START Document passage
There two main challenges here:
How to store data efficiently, i.e. taking less space and being in an easy to use format
2-3. Managing a big table: archiving, ease for backup and restore
2-3. Performance optimisation: faster inserts and selects
Storing data efficiently
value filed. I would suggest to make it VARCHAR (N).
Reasons:
Using N<255 will save 1 byte per row just because of the data type.
Using other data types for this filed: fixed types use space whatever the value is, and normally it will be 8 bytes per row (datetime, long integer, char (8)) and other variable datatypes are too big for this field.
Also TEXT data type results in performance penalties: (from manaul on BLOB and Text data types)
Instances of TEXT columns in the result of a query that is processed using a temporary table causes the server to use a table on disk rather than in memory because the MEMORY storage engine does not support those data types. Use of disk incurs a performance penalty, so include BLOB or TEXT columns in the query result only if they are really needed. For example, avoid using SELECT *, which selects all columns.
Each BLOB or TEXT value is represented internally by a separately allocated object. This is in contrast to all other data types, for which storage is allocated once per column when the table is opened.
Basically TEXT is designed to store big strings and pieced of text, whereas VARCHAR() is designed relatively short strings.
id field. (updated, thanks to #steve) I agree that this field does not carry any useful information. Use 3 columns for your primary key: entity_id and entitype and when . TIMESTAMP will guarantee you pretty well that there will be no duplicates. Also same columns will be used for partitioning/sub-partitioning.
END Document passage
## What you will do
Please rewrite everything in the table-design answer from "Also TEXT data" down to "table is opened.", putting "transient table" in place of "temporary table". The data that comes next is from a different source than the text above.
START Data excerpt
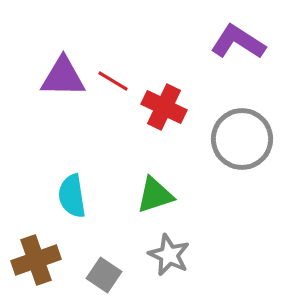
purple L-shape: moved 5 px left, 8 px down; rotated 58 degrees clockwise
END Data excerpt
## Answer to this problem
Also TEXT data type results in performance penalties: (from manaul on BLOB and Text data types)
Instances of TEXT columns in the result of a query that is processed using a transient table causes the server to use a table on disk rather than in memory because the MEMORY storage engine does not support those data types. Use of disk incurs a performance penalty, so include BLOB or TEXT columns in the query result only if they are really needed. For example, avoid using SELECT *, which selects all columns.
Each BLOB or TEXT value is represented internally by a separately allocated object. This is in contrast to all other data types, for which storage is allocated once per column when the table is opened.